**Exercise brief:**
Everything from the line containing "pyautogui.click(212, 383)" through the last line of the records must be returned verbatim, and nothing outside that range.

-*-*-

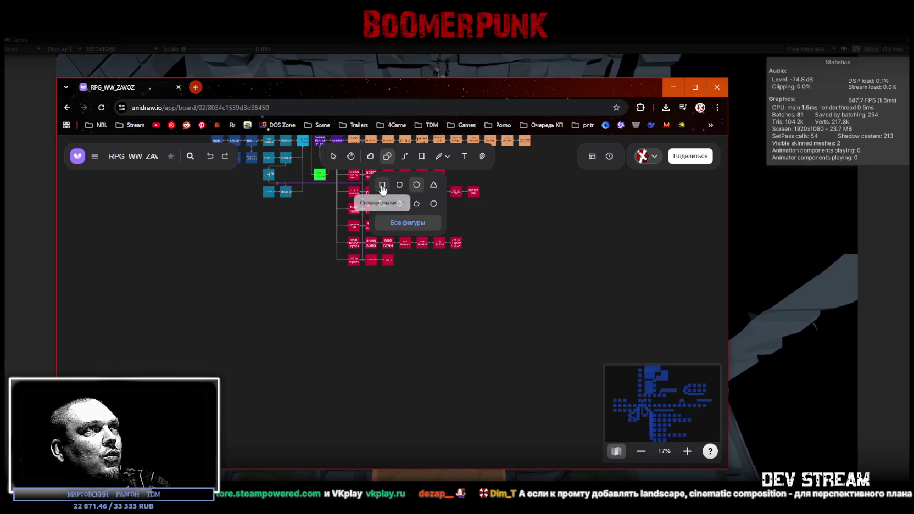
pyautogui.moveTo(241, 339)
pyautogui.mouseDown()
pyautogui.moveTo(297, 346)
pyautogui.moveTo(291, 342)
pyautogui.mouseUp()
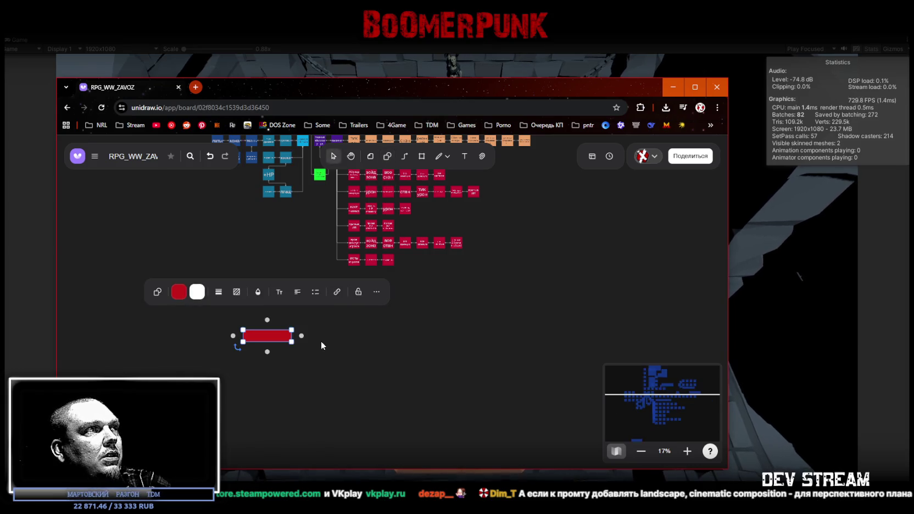
pyautogui.click(321, 341)
pyautogui.scroll(3, 262, 341)
pyautogui.scroll(5, 264, 342)
pyautogui.click(279, 317)
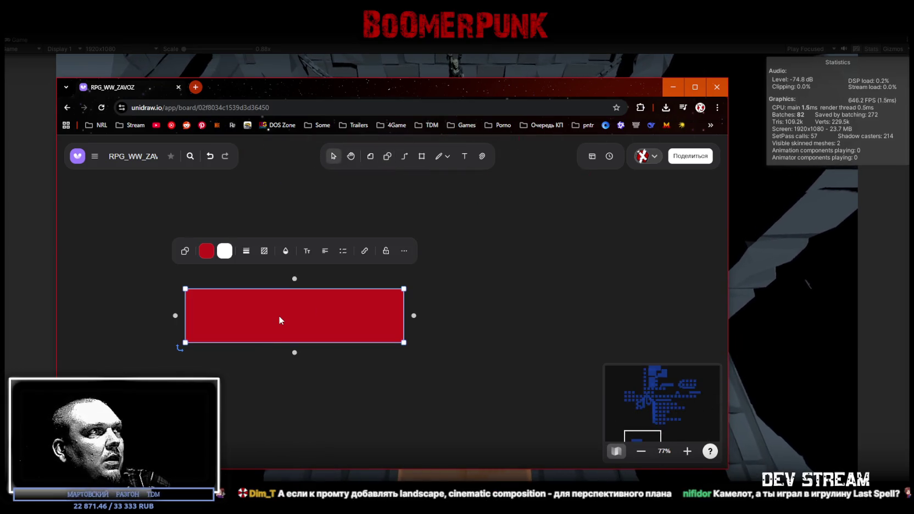
# Step: Change the rectangle's Фон fill to light peach from the preset colours
pyautogui.click(207, 253)
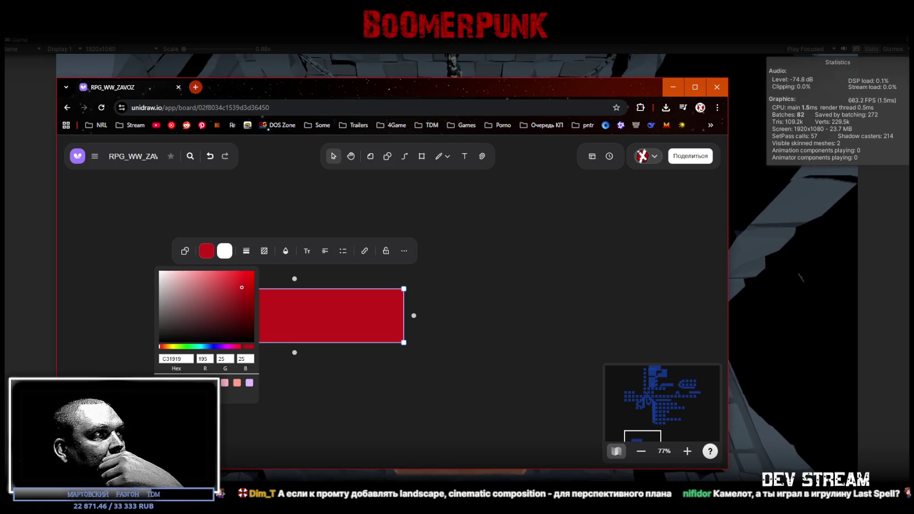
pyautogui.click(188, 383)
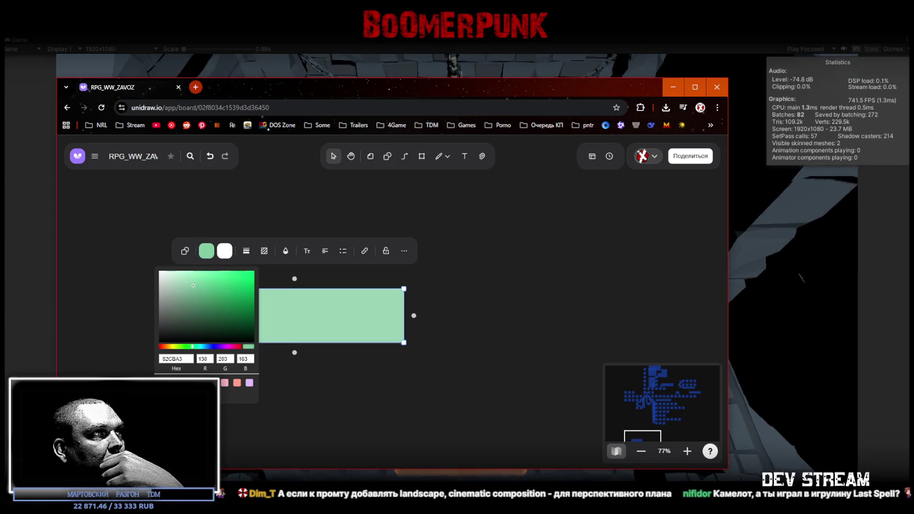
pyautogui.click(249, 383)
pyautogui.click(225, 383)
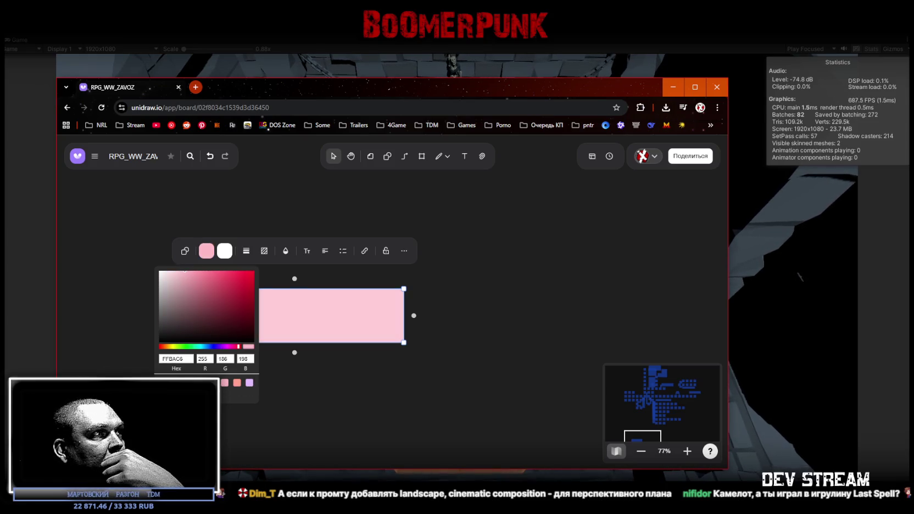
pyautogui.click(212, 383)
pyautogui.click(369, 398)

-*-*-

**Output:**
pyautogui.click(212, 383)
pyautogui.click(369, 398)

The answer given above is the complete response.